Foxconn has slowly been working towards automating its manufacturing process for years now, having previously set a benchmark of 30% automation at its Chinese factories by 2020, said The Verge. The company said that it has already deployed at least 40,000 Foxbots at factories located in China, and in March, it said that it had eliminated 60,000 human jobs at one of its facilities.

Ten production lines are already fully automated, company says

While, as The Verge pointed out, robotic labor is cheaper than human workers in the long run, the up-front costs can be expensive, and it can be difficult and time-consuming to program these machines to perform a series of tasks, or to complete jobs they were not originally designed for. Also, the Chinese government offers companies incentives for using human workers.

However, the website said, Foxconn “understands it will have to transition to automation” in order “to stay competitive.” In addition to developing robots for labor, company officials report that they are developing machines that will provide medical care. However, they recognize that robots will not be able to completely replace human workers, because people are flexible enough to quickly switch from one task to another without needing extensive reprogramming.

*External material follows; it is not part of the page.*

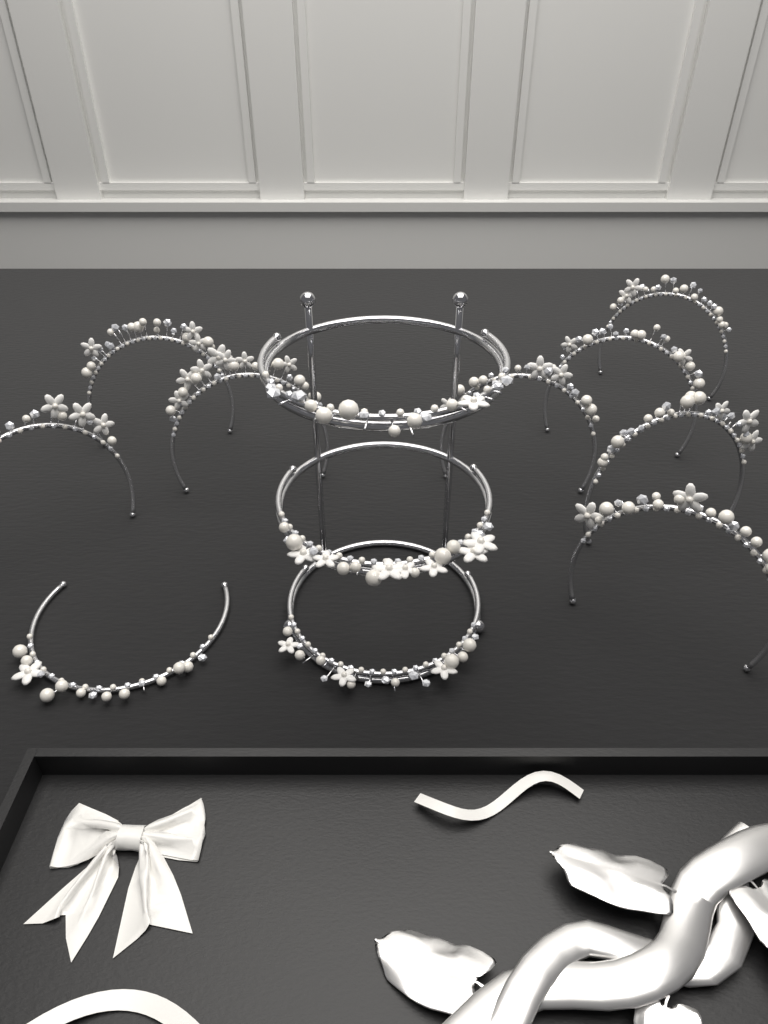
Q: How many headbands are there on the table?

How far along is Foxconn’s plan? As Dai Jia-peng, general manager of the firm’s Automation Technology Development Committee, told Digital Times, factories in Chengdu, western China, Shenzhen, southern China, and Zhengzhou, northern China, have all already been brought to the second or third phases of the program. Furthermore, he said that there are 10 fully automated or “lights-out” production lines in factories located in Chengdu, Chongqing and Zhengzhou.

While the loss of jobs is not good news for the Chinese work force, The Verge explained that there is “a central side effect to automation that would specifically benefit” Foxconn, which has in the past been linked to poor working conditions and an abnormally high rate of suicide among its employees. “By replacing humans with robots, Foxconn would relieve itself of any issues stemming from its treatment of workers without having to actually improve living and working conditions,” the website added. “But in doing so, it will ultimately end up putting hundreds of thousands, if not millions, of people out of work.”